Rasulullah mengungkapkan mereka dengan ungkapan “anak muda” atau “orang-orang muda” yakni orang-orang yang belum memahami agama dengan baik, mereka seringkali mengutip ayat-ayat al-Qur’an dan hadits-hadits Nabi, tapi itu semua dipergunakan untuk menyesatkan, atau bahkan untuk mengkafirkan orang-orang yang berada di luar kelompok mereka karenal kualitas iman mereka sedikitpun tidak melampaui tenggorokan mereka.
Telah bercerita kepada kami Muhammad bin Katsir telah mengabarkan kepada kami Sufyan dari Al A’masy dari Khaitsamah dari Suwaid bin Ghafalah berkata, ‘Ali radliallahu ‘anhu berkata; Sungguh, aku terjatuh dari langit lebih aku sukai dari pada berbohong atas nama beliau shallallahu ‘alaihi wasallam dan jika aku sampaikan kepada kalian tentang urusan antara aku dan kalian, (ketahuilah) bahwa perang itu tipu daya. Aku mendengar Rasulullah shallallahu ‘alaihi wasallam yang bersabda: Akan datang di akhir zaman orang-orang muda dalam pemahaman (lemah pemahaman atau sering salah pahaman). Mereka berbicara dengan ucapan manusia terbaik (Khairi Qaulil Bariyyah, maksudnya suka berdalil dengan Al Qur’an dan Hadits)) namun mereka keluar dari agama bagaikan anak panah melesat keluar dari target buruan yang sudah dikenainya. Iman mereka tidak sampai ke tenggorokan mereka. (HR Bukhari 3342)
Mereka membaca Al Qur`an dan mereka menyangka bahwa Al Qur`an itu adalah (hujjah) bagi mereka, namun ternyata Al Qur`an itu adalah (bencana) atas mereka
Rasulullah shallallahu ‘alaihi wasallam bersabda: “Akan muncul suatu sekte/firqoh/kaum dari umatku yang pandai membaca Al Qur`an. Dimana, bacaan kalian tidak ada apa-apanya dibandingkan dengan bacaan mereka. Demikian pula shalat kalian daripada shalat mereka. Juga puasa mereka dibandingkan dengan puasa kalian. Mereka membaca Al Qur`an dan mereka menyangka bahwa Al Qur`an itu adalah (hujjah) bagi mereka, namun ternyata Al Qur`an itu adalah (bencana) atas mereka. Shalat mereka tidak sampai melewati batas tenggorokan. Mereka keluar dari Islam sebagaimana anak panah meluncur dari busurnya”. (HR Muslim 1773)

===

Tulis lanjutan uraian tentang hadis kaum yang keluar dari Islam ini, dimulai setelah kalimat terakhirnya.

* _Data Tercatat_:
===

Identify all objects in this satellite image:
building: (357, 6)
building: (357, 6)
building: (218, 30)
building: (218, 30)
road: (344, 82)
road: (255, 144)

===

* _Jawaban Benar_:
Jadi ilmu agama justru bencana bagi mereka sehingga semakin jauh dari Allah karena salah memahami Al Qur’an dan As Sunnah sebagaimana yang telah disampaikan pada http://mutiarazuhud.wordpress.com/2015/12/05/tetapi-semakin-jauh/
Begitupula kesesatan dapat diakibatkan karena salah memahami Al Qur’an dan As Sunnah sebagaimana yang telah disampaikan pada http://mutiarazuhud.wordpress.com/2015/10/02/akibat-salah-memahami/
Rasulullah shallallahu alaihi wasallam bersabda bahwa kelak umat Islam jumlahnya banyak namun “bagaikan buih di atas lautan” , rapuh dan terombang-ambing karena keyakinan mereka mengikuti orang-orang yang memahami “Al Qur’an dan AS Sunnah” bersandarkan mutholaah (menelaah kitab) secara otodidak (shahafi) dengan akal pikiran mereka sendiri sebagaimana yang telah disampaikan dalam tulisan pada http://mutiarazuhud.wordpress.com/2015/10/26/bagaikan-buih/
Rasulullah shallallahu alaihi wasallam bersabda,“Barangsiapa menguraikan Al Qur’an dengan akal pikirannya sendiri dan merasa benar, maka sesungguhnya dia telah berbuat kesalahan”. (HR. Ahmad)
Syaikh Nashir al-Asad menyampaikan bahwa para ulama menilai sebagai ulama dlaif (lemah) bagi orang-orang yang hanya mengambil ilmu melalui kitab saja tanpa memperoleh dan memperlihatkannya kepada ulama
Syaikh Nashir al-Asad ketika diajukan pertanyaan, “Apakah orang yang otodidak dari kitab-kitab hadits layak disebut ahli hadits ?”, menjawabnya bahwa “Orang yang hanya mengambil ilmu melalui kitab saja tanpa memperlihatkannya kepada ulama dan tanpa berjumpa dalam majlis-majlis ulama, maka ia telah mengarah pada distorsi. Para ulama tidak menganggapnya sebagai ilmu, mereka menyebutnya shahafi atau otodidak, bukan orang alim. Para ulama menilai orang semacam ini sebagai orang yang dlaif (lemah). Ia disebut shahafi yang diambil dari kalimat tashhif, yang artinya adalah seseorang mempelajari ilmu dari kitab tetapi ia tidak mendapatkan dan mendengar langsung dari para ulama, maka ia melenceng dari kebenaran. Dengan demikian, Sanad dalam riwayat menurut pandangan kami adalah untuk menghindari kesalahan semacam ini” (Mashadir asy-Syi’ri al-Jahili 10)
Orang yang berguru tidak kepada guru tapi kepada buku saja maka ia tidak akan menemui kesalahannya karena buku tidak bisa menegur tapi kalau guru bisa menegur jika ia salah atau jika ia tak faham ia bisa bertanya, tapi kalau buku jika ia tak faham ia hanya terikat dengan pemahaman dirinya sendiri menurut akal pikirannya sendiri.